Problem requirements:
Copy exactly, and only, the lines from the line containing "Вернитесь в Google Analytics →" through the last line of the records below, both included, and leave out any pictures.

:: Given data

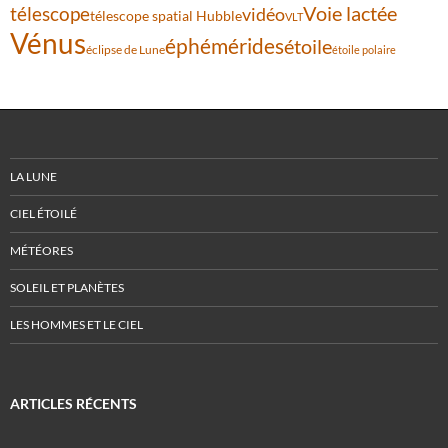
Voie lactée
télescope
vidéo
télescope spatial Hubble
VLT
Vénus
éphémérides
étoile
éclipse de Lune
étoile polaire
LA LUNE
CIEL ÉTOILÉ
MÉTÉORES
SOLEIL ET PLANÈTES
LES HOMMES ET LE CIEL
ARTICLES RÉCENTS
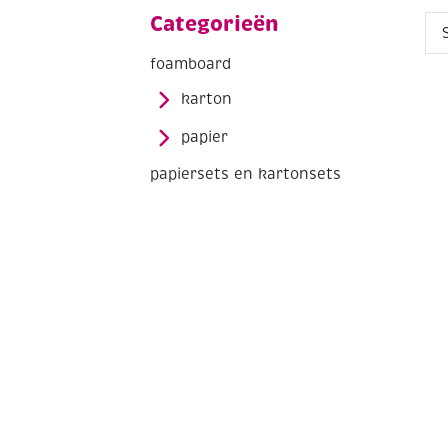
Categorieën
foamboard
karton
papier
papiersets en kartonsets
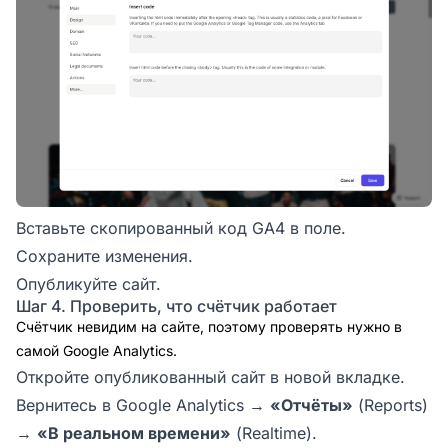
Вставьте скопированный код GA4 в поле.
Сохраните изменения.
Опубликуйте сайт.
Шаг 4. Проверить, что счётчик работает
Счётчик невидим на сайте, поэтому проверять нужно в
самой Google Analytics.
Откройте опубликованный сайт в новой вкладке.
Вернитесь в Google Analytics →
«Отчёты»
(Reports)
→
«В реальном времени»
(Realtime).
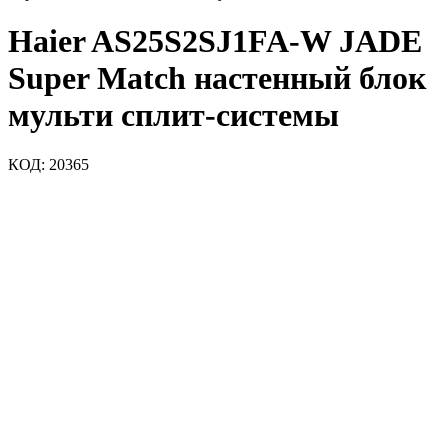
Haier AS25S2SJ1FA-W JADE
Super Match настенный блок
мульти сплит-системы
КОД:
20365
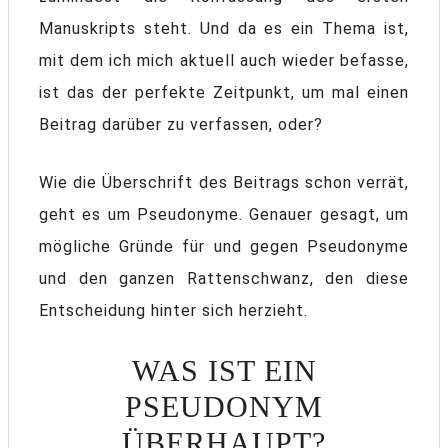
Manuskripts steht. Und da es ein Thema ist,
mit dem ich mich aktuell auch wieder befasse,
ist das der perfekte Zeitpunkt, um mal einen
Beitrag darüber zu verfassen, oder?
Wie die Überschrift des Beitrags schon verrät,
geht es um Pseudonyme. Genauer gesagt, um
mögliche Gründe für und gegen Pseudonyme
und den ganzen Rattenschwanz, den diese
Entscheidung hinter sich herzieht.
WAS IST EIN
PSEUDONYM
ÜBERHAUPT?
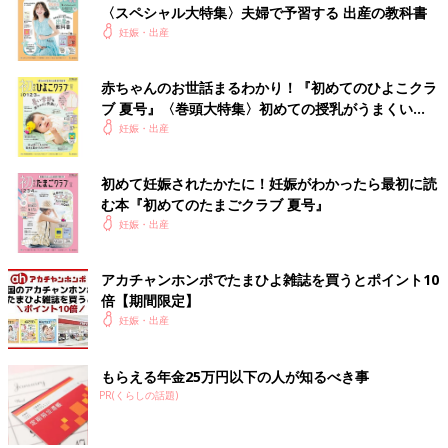
〈スペシャル大特集〉夫婦で予習する 出産の教科書
妊娠・出産
赤ちゃんのお世話まるわかり！『初めてのひよこクラ
ブ 夏号』〈巻頭大特集〉初めての授乳がうまくい
く！ おっぱい・ミルクの基本と夏のトラブル 解決テ
妊娠・出産
ク
初めて妊娠されたかたに！妊娠がわかったら最初に読
む本『初めてのたまごクラブ 夏号』
妊娠・出産
アカチャンホンポでたまひよ雑誌を買うとポイント10
倍【期間限定】
妊娠・出産
もらえる年金25万円以下の人が知るべき事
PR(くらしの話題)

::::

Answer for the task:
Вернитесь в Google Analytics →
«Отчёты»
(Reports)
→
«В реальном времени»
(Realtime).
Haier AS25S2SJ1FA-W JADE
Super Match настенный блок
мульти сплит-системы
КОД:
20365
Manuskripts steht. Und da es ein Thema ist,
mit dem ich mich aktuell auch wieder befasse,
ist das der perfekte Zeitpunkt, um mal einen
Beitrag darüber zu verfassen, oder?
Wie die Überschrift des Beitrags schon verrät,
geht es um Pseudonyme. Genauer gesagt, um
mögliche Gründe für und gegen Pseudonyme
und den ganzen Rattenschwanz, den diese
Entscheidung hinter sich herzieht.
WAS IST EIN
PSEUDONYM
ÜBERHAUPT?
〈スペシャル大特集〉夫婦で予習する 出産の教科書
妊娠・出産
赤ちゃんのお世話まるわかり！『初めてのひよこクラ
ブ 夏号』〈巻頭大特集〉初めての授乳がうまくい
く！ おっぱい・ミルクの基本と夏のトラブル 解決テ
妊娠・出産
ク
初めて妊娠されたかたに！妊娠がわかったら最初に読
む本『初めてのたまごクラブ 夏号』
妊娠・出産
アカチャンホンポでたまひよ雑誌を買うとポイント10
倍【期間限定】
妊娠・出産
もらえる年金25万円以下の人が知るべき事
PR(くらしの話題)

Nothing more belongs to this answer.